On her journey Yumeko is joined by Tatsumi, a mysterious demon slayer who is also seeking the scroll. Later, they are also joined by Okame, a disgruntled Ronin and Daisuke, a silver haired bishounen (if you’ve watched any anime or played JRPGs you know the type). The main characters are likeable enough, Okame was a standout for me and he interjected some much-needed humour and charm into the dynamic. Yumeko and Tatsumi provide the two main points of view and also an annoyingly oblivious romance. Lots of mysterious stomach flutters and pondering what it could possibly be…just your standard issue YA instalove I’m afraid. I struggled to tell the difference between Yumeko and Tatsumi’s viewpoints as they were both very similar. This was a little strange considering one was a sheltered young girl with no real knowledge of the world, and the other a hardened warrior from a mysterious shadow clan.

If you’re thinking “gosh, this sounds a bit like the plot of an anime or RPG” you’re not too far off the mark.  The narrative is made up of a series of mini adventures (think sidequests) which I found to be far more interesting than the main plot. The characters have an annoying habit of explaining everything through some clumsy exposition and the dialogue can be slightly jarring and cheesy. This is also yet another book where random non-English words are interspersed in the dialogue. Having recently read Enchantée, I despaired to see this creeping in yet again. Can this trend just stop please? It’s just weird.

The setting of the novel feels authentic and I thought the world building was done well. The sheer diversity of Yokai included was fun but felt a bit like yokai bingo sometimes. I liked the sidequ.. I mean scene in the village with the Gaki the best.

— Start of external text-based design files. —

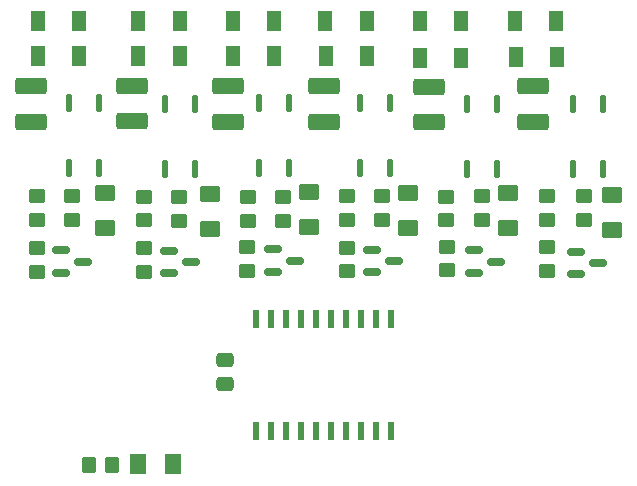
<source format=gbr>
%TF.GenerationSoftware,KiCad,Pcbnew,6.0.7+dfsg-1~bpo11+1*%
%TF.CreationDate,2022-10-12T23:41:27+02:00*%
%TF.ProjectId,rib6out_01,72696236-6f75-4745-9f30-312e6b696361,rev?*%
%TF.SameCoordinates,Original*%
%TF.FileFunction,Paste,Top*%
%TF.FilePolarity,Positive*%
%FSLAX46Y46*%
G04 Gerber Fmt 4.6, Leading zero omitted, Abs format (unit mm)*
G04 Created by KiCad (PCBNEW 6.0.7+dfsg-1~bpo11+1) date 2022-10-12 23:41:27*
%MOMM*%
%LPD*%
G01*
G04 APERTURE LIST*
G04 Aperture macros list*
%AMRoundRect*
0 Rectangle with rounded corners*
0 $1 Rounding radius*
0 $2 $3 $4 $5 $6 $7 $8 $9 X,Y pos of 4 corners*
0 Add a 4 corners polygon primitive as box body*
4,1,4,$2,$3,$4,$5,$6,$7,$8,$9,$2,$3,0*
0 Add four circle primitives for the rounded corners*
1,1,$1+$1,$2,$3*
1,1,$1+$1,$4,$5*
1,1,$1+$1,$6,$7*
1,1,$1+$1,$8,$9*
0 Add four rect primitives between the rounded corners*
20,1,$1+$1,$2,$3,$4,$5,0*
20,1,$1+$1,$4,$5,$6,$7,0*
20,1,$1+$1,$6,$7,$8,$9,0*
20,1,$1+$1,$8,$9,$2,$3,0*%
G04 Aperture macros list end*
%ADD10RoundRect,0.137500X0.137500X-0.587500X0.137500X0.587500X-0.137500X0.587500X-0.137500X-0.587500X0*%
%ADD11RoundRect,0.150000X-0.587500X-0.150000X0.587500X-0.150000X0.587500X0.150000X-0.587500X0.150000X0*%
%ADD12RoundRect,0.250000X0.450000X-0.350000X0.450000X0.350000X-0.450000X0.350000X-0.450000X-0.350000X0*%
%ADD13R,1.300000X1.700000*%
%ADD14RoundRect,0.250001X0.624999X-0.462499X0.624999X0.462499X-0.624999X0.462499X-0.624999X-0.462499X0*%
%ADD15RoundRect,0.250001X1.074999X-0.462499X1.074999X0.462499X-1.074999X0.462499X-1.074999X-0.462499X0*%
%ADD16RoundRect,0.250000X-0.475000X0.337500X-0.475000X-0.337500X0.475000X-0.337500X0.475000X0.337500X0*%
%ADD17RoundRect,0.250001X0.462499X0.624999X-0.462499X0.624999X-0.462499X-0.624999X0.462499X-0.624999X0*%
%ADD18R,0.600000X1.500000*%
%ADD19RoundRect,0.250000X-0.350000X-0.450000X0.350000X-0.450000X0.350000X0.450000X-0.350000X0.450000X0*%
G04 APERTURE END LIST*
D10*
%TO.C,U7*%
X131380000Y-87470000D03*
X133920000Y-87470000D03*
X133920000Y-81970000D03*
X131380000Y-81970000D03*
%TD*%
D11*
%TO.C,Q4*%
X148632500Y-94340000D03*
X148632500Y-96240000D03*
X150507500Y-95290000D03*
%TD*%
%TO.C,Q1*%
X174282500Y-94530000D03*
X174282500Y-96430000D03*
X176157500Y-95480000D03*
%TD*%
D12*
%TO.C,R15*%
X128650000Y-96220000D03*
X128650000Y-94220000D03*
%TD*%
D13*
%TO.C,D18*%
X137250000Y-75000000D03*
X140750000Y-75000000D03*
%TD*%
D14*
%TO.C,D4*%
X160130000Y-92535000D03*
X160130000Y-89560000D03*
%TD*%
D12*
%TO.C,R6*%
X171850000Y-91850000D03*
X171850000Y-89850000D03*
%TD*%
%TO.C,R12*%
X154930000Y-91840000D03*
X154930000Y-89840000D03*
%TD*%
D13*
%TO.C,D16*%
X153100000Y-75000000D03*
X156600000Y-75000000D03*
%TD*%
%TO.C,D17*%
X145250000Y-75000000D03*
X148750000Y-75000000D03*
%TD*%
D11*
%TO.C,Q2*%
X165672500Y-94420000D03*
X165672500Y-96320000D03*
X167547500Y-95370000D03*
%TD*%
D13*
%TO.C,D14*%
X169150000Y-75000000D03*
X172650000Y-75000000D03*
%TD*%
%TO.C,D19*%
X128750000Y-75000000D03*
X132250000Y-75000000D03*
%TD*%
%TO.C,D15*%
X161100000Y-75000000D03*
X164600000Y-75000000D03*
%TD*%
%TO.C,D11*%
X148750000Y-78000000D03*
X145250000Y-78000000D03*
%TD*%
D15*
%TO.C,F2*%
X161830000Y-83535000D03*
X161830000Y-80560000D03*
%TD*%
%TO.C,F3*%
X153020000Y-83510000D03*
X153020000Y-80535000D03*
%TD*%
D11*
%TO.C,Q3*%
X157032500Y-94390000D03*
X157032500Y-96290000D03*
X158907500Y-95340000D03*
%TD*%
D12*
%TO.C,R3*%
X163360000Y-96110000D03*
X163360000Y-94110000D03*
%TD*%
D14*
%TO.C,D2*%
X177370000Y-92675000D03*
X177370000Y-89700000D03*
%TD*%
D15*
%TO.C,F1*%
X170690000Y-83515000D03*
X170690000Y-80540000D03*
%TD*%
D12*
%TO.C,R18*%
X137730000Y-91870000D03*
X137730000Y-89870000D03*
%TD*%
D10*
%TO.C,U6*%
X139540000Y-87490000D03*
X142080000Y-87490000D03*
X142080000Y-81990000D03*
X139540000Y-81990000D03*
%TD*%
D12*
%TO.C,R16*%
X140690000Y-91890000D03*
X140690000Y-89890000D03*
%TD*%
D14*
%TO.C,D7*%
X134460000Y-92555000D03*
X134460000Y-89580000D03*
%TD*%
D12*
%TO.C,R17*%
X131680000Y-91850000D03*
X131680000Y-89850000D03*
%TD*%
D13*
%TO.C,D9*%
X164600000Y-78100000D03*
X161100000Y-78100000D03*
%TD*%
%TO.C,D12*%
X140750000Y-78000000D03*
X137250000Y-78000000D03*
%TD*%
D14*
%TO.C,D3*%
X168600000Y-92535000D03*
X168600000Y-89560000D03*
%TD*%
D10*
%TO.C,U2*%
X174030000Y-87510000D03*
X176570000Y-87510000D03*
X176570000Y-82010000D03*
X174030000Y-82010000D03*
%TD*%
D13*
%TO.C,D10*%
X156650000Y-78000000D03*
X153150000Y-78000000D03*
%TD*%
D15*
%TO.C,F4*%
X144840000Y-83515000D03*
X144840000Y-80540000D03*
%TD*%
D16*
%TO.C,C1*%
X144560000Y-103695000D03*
X144560000Y-105770000D03*
%TD*%
D13*
%TO.C,D13*%
X132250000Y-78000000D03*
X128750000Y-78000000D03*
%TD*%
D12*
%TO.C,R8*%
X154890000Y-96200000D03*
X154890000Y-94200000D03*
%TD*%
%TO.C,R11*%
X149470000Y-91890000D03*
X149470000Y-89890000D03*
%TD*%
D10*
%TO.C,U3*%
X165060000Y-87490000D03*
X167600000Y-87490000D03*
X167600000Y-81990000D03*
X165060000Y-81990000D03*
%TD*%
D12*
%TO.C,R5*%
X166320000Y-91820000D03*
X166320000Y-89820000D03*
%TD*%
D15*
%TO.C,F5*%
X136730000Y-83477500D03*
X136730000Y-80502500D03*
%TD*%
D17*
%TO.C,D1*%
X140207500Y-112510000D03*
X137232500Y-112510000D03*
%TD*%
D12*
%TO.C,R4*%
X174960000Y-91850000D03*
X174960000Y-89850000D03*
%TD*%
%TO.C,R9*%
X146480000Y-96140000D03*
X146480000Y-94140000D03*
%TD*%
%TO.C,R13*%
X146550000Y-91890000D03*
X146550000Y-89890000D03*
%TD*%
%TO.C,R19*%
X128680000Y-91850000D03*
X128680000Y-89850000D03*
%TD*%
%TO.C,R14*%
X137740000Y-96250000D03*
X137740000Y-94250000D03*
%TD*%
D11*
%TO.C,Q6*%
X130742500Y-94410000D03*
X130742500Y-96310000D03*
X132617500Y-95360000D03*
%TD*%
D18*
%TO.C,U1*%
X147265000Y-109730000D03*
X148535000Y-109730000D03*
X149805000Y-109730000D03*
X151075000Y-109730000D03*
X152345000Y-109730000D03*
X153615000Y-109730000D03*
X154885000Y-109730000D03*
X156155000Y-109730000D03*
X157425000Y-109730000D03*
X158695000Y-109730000D03*
X158695000Y-100230000D03*
X157425000Y-100230000D03*
X156155000Y-100230000D03*
X154885000Y-100230000D03*
X153615000Y-100230000D03*
X152345000Y-100230000D03*
X151075000Y-100230000D03*
X149805000Y-100230000D03*
X148535000Y-100230000D03*
X147265000Y-100230000D03*
%TD*%
D15*
%TO.C,F6*%
X128160000Y-83507500D03*
X128160000Y-80532500D03*
%TD*%
D13*
%TO.C,D8*%
X172700000Y-78050000D03*
X169200000Y-78050000D03*
%TD*%
D10*
%TO.C,U4*%
X156040000Y-87460000D03*
X158580000Y-87460000D03*
X158580000Y-81960000D03*
X156040000Y-81960000D03*
%TD*%
D19*
%TO.C,R1*%
X133070000Y-112580000D03*
X135070000Y-112580000D03*
%TD*%
D10*
%TO.C,U5*%
X147510000Y-87420000D03*
X150050000Y-87420000D03*
X150050000Y-81920000D03*
X147510000Y-81920000D03*
%TD*%
D11*
%TO.C,Q5*%
X139862500Y-94440000D03*
X139862500Y-96340000D03*
X141737500Y-95390000D03*
%TD*%
D14*
%TO.C,D6*%
X143320000Y-92595000D03*
X143320000Y-89620000D03*
%TD*%
D12*
%TO.C,R10*%
X157860000Y-91850000D03*
X157860000Y-89850000D03*
%TD*%
%TO.C,R2*%
X171900000Y-96140000D03*
X171900000Y-94140000D03*
%TD*%
D14*
%TO.C,D5*%
X151710000Y-92480000D03*
X151710000Y-89505000D03*
%TD*%
D12*
%TO.C,R7*%
X163340000Y-91860000D03*
X163340000Y-89860000D03*
%TD*%
M02*

</source>
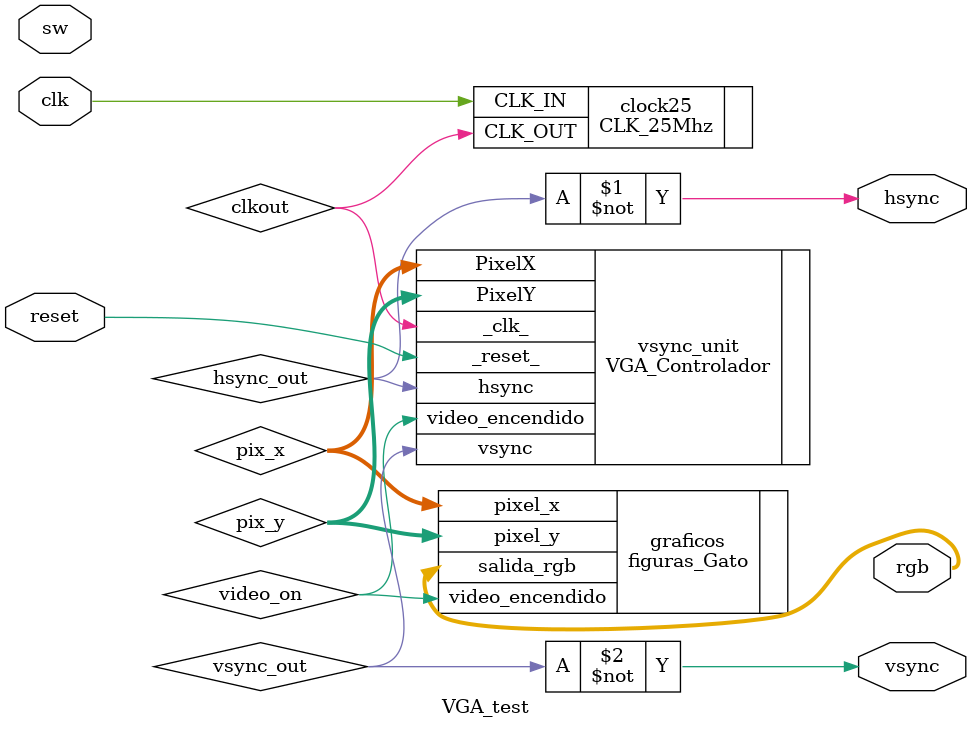
<source format=v>
`timescale 1ns/1ps
module VGA_test(

input wire clk , reset,
input wire [2:0] sw,
output wire hsync,vsync,
output wire [2:0] rgb
);

//declaraci'on de la se;al
//reg[2:0] rgb_reg;
wire[10:0] pix_x, pix_y;
wire video_on;
wire clkout;
wire hsync_out;
wire vsync_out;

assign hsync = ~hsync_out;
assign vsync = ~vsync_out;

//Se inicializa el sincronizador VGA
VGA_Controlador vsync_unit (
					 ._clk_(clkout),
	             ._reset_(reset),
					 .hsync(hsync_out),
					 .vsync(vsync_out),
					 .PixelX(pix_x),
					 .PixelY(pix_y),
					 .video_encendido(video_on));

//Se inicializa el generador de graficos
figuras_Gato graficos(
.video_encendido(video_on),
.pixel_x(pix_x),
.pixel_y(pix_y),
.salida_rgb(rgb)
);
		
//Salida RGB
//assign rgb=rgb_reg;

//Reloj de 25Mhz
CLK_25Mhz clock25 (.CLK_IN(clk),	.CLK_OUT(clkout));


endmodule

</source>
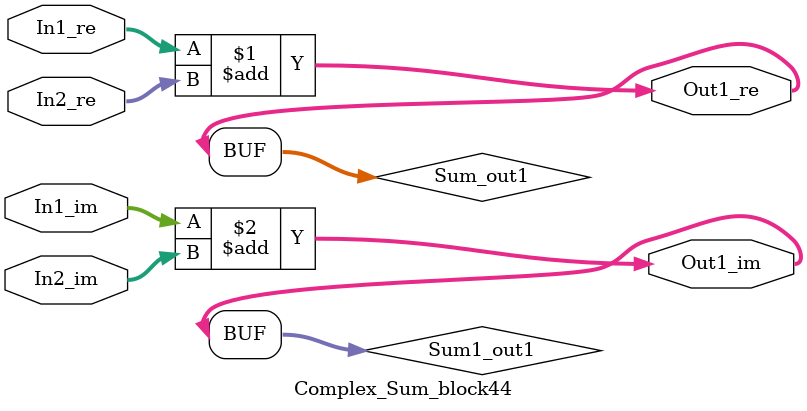
<source format=v>



`timescale 1 ns / 1 ns

module Complex_Sum_block44
          (In1_re,
           In1_im,
           In2_re,
           In2_im,
           Out1_re,
           Out1_im);


  input   signed [36:0] In1_re;  // sfix37_En22
  input   signed [36:0] In1_im;  // sfix37_En22
  input   signed [36:0] In2_re;  // sfix37_En22
  input   signed [36:0] In2_im;  // sfix37_En22
  output  signed [36:0] Out1_re;  // sfix37_En22
  output  signed [36:0] Out1_im;  // sfix37_En22


  wire signed [36:0] Sum_out1;  // sfix37_En22
  wire signed [36:0] Sum1_out1;  // sfix37_En22


  assign Sum_out1 = In1_re + In2_re;



  assign Out1_re = Sum_out1;

  assign Sum1_out1 = In1_im + In2_im;



  assign Out1_im = Sum1_out1;

endmodule  // Complex_Sum_block44


</source>
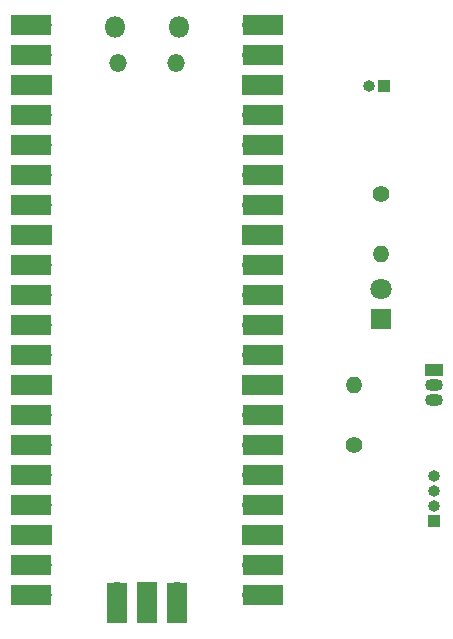
<source format=gbr>
%TF.GenerationSoftware,KiCad,Pcbnew,8.0.1*%
%TF.CreationDate,2024-03-27T17:00:54-03:00*%
%TF.ProjectId,Pond_S6,506f6e64-5f53-4362-9e6b-696361645f70,rev?*%
%TF.SameCoordinates,Original*%
%TF.FileFunction,Soldermask,Top*%
%TF.FilePolarity,Negative*%
%FSLAX46Y46*%
G04 Gerber Fmt 4.6, Leading zero omitted, Abs format (unit mm)*
G04 Created by KiCad (PCBNEW 8.0.1) date 2024-03-27 17:00:54*
%MOMM*%
%LPD*%
G01*
G04 APERTURE LIST*
%ADD10C,1.400000*%
%ADD11O,1.400000X1.400000*%
%ADD12R,1.000000X1.000000*%
%ADD13O,1.000000X1.000000*%
%ADD14R,1.500000X1.050000*%
%ADD15O,1.500000X1.050000*%
%ADD16O,1.800000X1.800000*%
%ADD17O,1.500000X1.500000*%
%ADD18O,1.700000X1.700000*%
%ADD19R,3.500000X1.700000*%
%ADD20R,1.700000X1.700000*%
%ADD21R,1.700000X3.500000*%
%ADD22R,1.800000X1.800000*%
%ADD23C,1.800000*%
G04 APERTURE END LIST*
D10*
%TO.C,R2*%
X153450000Y-82240000D03*
D11*
X153450000Y-77160000D03*
%TD*%
D10*
%TO.C,R1*%
X155700000Y-60970000D03*
D11*
X155700000Y-66050000D03*
%TD*%
D12*
%TO.C,J1*%
X155960000Y-51800000D03*
D13*
X154690000Y-51800000D03*
%TD*%
D12*
%TO.C,J2*%
X160200000Y-88660000D03*
D13*
X160200000Y-87390000D03*
X160200000Y-86120000D03*
X160200000Y-84850000D03*
%TD*%
D14*
%TO.C,Q1*%
X160210000Y-75870000D03*
D15*
X160210000Y-77140000D03*
X160210000Y-78410000D03*
%TD*%
D16*
%TO.C,U1*%
X133210000Y-46805000D03*
D17*
X133510000Y-49835000D03*
X138360000Y-49835000D03*
D16*
X138660000Y-46805000D03*
D18*
X127045000Y-46675000D03*
D19*
X126145000Y-46675000D03*
D18*
X127045000Y-49215000D03*
D19*
X126145000Y-49215000D03*
D20*
X127045000Y-51755000D03*
D19*
X126145000Y-51755000D03*
D18*
X127045000Y-54295000D03*
D19*
X126145000Y-54295000D03*
D18*
X127045000Y-56835000D03*
D19*
X126145000Y-56835000D03*
D18*
X127045000Y-59375000D03*
D19*
X126145000Y-59375000D03*
D18*
X127045000Y-61915000D03*
D19*
X126145000Y-61915000D03*
D20*
X127045000Y-64455000D03*
D19*
X126145000Y-64455000D03*
D18*
X127045000Y-66995000D03*
D19*
X126145000Y-66995000D03*
D18*
X127045000Y-69535000D03*
D19*
X126145000Y-69535000D03*
D18*
X127045000Y-72075000D03*
D19*
X126145000Y-72075000D03*
D18*
X127045000Y-74615000D03*
D19*
X126145000Y-74615000D03*
D20*
X127045000Y-77155000D03*
D19*
X126145000Y-77155000D03*
D18*
X127045000Y-79695000D03*
D19*
X126145000Y-79695000D03*
D18*
X127045000Y-82235000D03*
D19*
X126145000Y-82235000D03*
D18*
X127045000Y-84775000D03*
D19*
X126145000Y-84775000D03*
D18*
X127045000Y-87315000D03*
D19*
X126145000Y-87315000D03*
D20*
X127045000Y-89855000D03*
D19*
X126145000Y-89855000D03*
D18*
X127045000Y-92395000D03*
D19*
X126145000Y-92395000D03*
D18*
X127045000Y-94935000D03*
D19*
X126145000Y-94935000D03*
D18*
X144825000Y-94935000D03*
D19*
X145725000Y-94935000D03*
D18*
X144825000Y-92395000D03*
D19*
X145725000Y-92395000D03*
D20*
X144825000Y-89855000D03*
D19*
X145725000Y-89855000D03*
D18*
X144825000Y-87315000D03*
D19*
X145725000Y-87315000D03*
D18*
X144825000Y-84775000D03*
D19*
X145725000Y-84775000D03*
D18*
X144825000Y-82235000D03*
D19*
X145725000Y-82235000D03*
D18*
X144825000Y-79695000D03*
D19*
X145725000Y-79695000D03*
D20*
X144825000Y-77155000D03*
D19*
X145725000Y-77155000D03*
D18*
X144825000Y-74615000D03*
D19*
X145725000Y-74615000D03*
D18*
X144825000Y-72075000D03*
D19*
X145725000Y-72075000D03*
D18*
X144825000Y-69535000D03*
D19*
X145725000Y-69535000D03*
D18*
X144825000Y-66995000D03*
D19*
X145725000Y-66995000D03*
D20*
X144825000Y-64455000D03*
D19*
X145725000Y-64455000D03*
D18*
X144825000Y-61915000D03*
D19*
X145725000Y-61915000D03*
D18*
X144825000Y-59375000D03*
D19*
X145725000Y-59375000D03*
D18*
X144825000Y-56835000D03*
D19*
X145725000Y-56835000D03*
D18*
X144825000Y-54295000D03*
D19*
X145725000Y-54295000D03*
D20*
X144825000Y-51755000D03*
D19*
X145725000Y-51755000D03*
D18*
X144825000Y-49215000D03*
D19*
X145725000Y-49215000D03*
D18*
X144825000Y-46675000D03*
D19*
X145725000Y-46675000D03*
D18*
X133395000Y-94705000D03*
D21*
X133395000Y-95605000D03*
D20*
X135935000Y-94705000D03*
D21*
X135935000Y-95605000D03*
D18*
X138475000Y-94705000D03*
D21*
X138475000Y-95605000D03*
%TD*%
D22*
%TO.C,D1*%
X155700000Y-71575000D03*
D23*
X155700000Y-69035000D03*
%TD*%
M02*

</source>
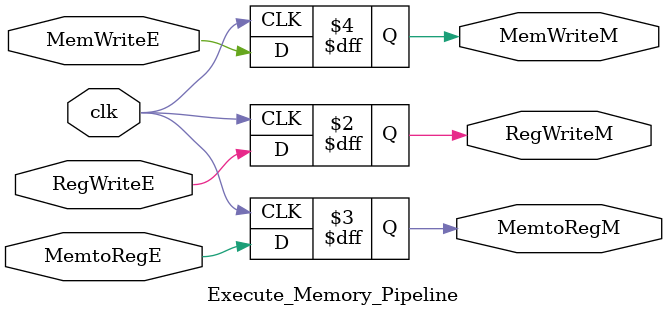
<source format=v>
`timescale 1ns / 1ps
module Execute_Memory_Pipeline( input clk,
										  input RegWriteE,
										  input MemtoRegE,
										  input MemWriteE,
										  output reg RegWriteM,
										  output reg MemtoRegM,
										  output reg MemWriteM
										  );
	always @(posedge clk) begin 
		RegWriteM <= RegWriteE;
		MemtoRegM <= MemtoRegE;
		MemWriteM <= MemWriteE;
	end 

endmodule

</source>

When I was reading this novel I didn’t want to review it thinking “Oh it’s couched in Japanese culture so it must be like anime or JRPGs!” but it really just was. It felt like the novelisation of a game or a manga/anime and the character tropes were familiar to me as someone who is familiar with these genres. Overall, I enjoyed this. The Yokai were awesome and the setting and world were interesting enough for me to look over the things that bugged me about it.

If you want to learn more about Yokai, this website is a fun resource – http://yokai.com/finder/

I’d also recommend checking out Empress of All Seasons by Emiko Jean if you are interested in more Japanese themed YA.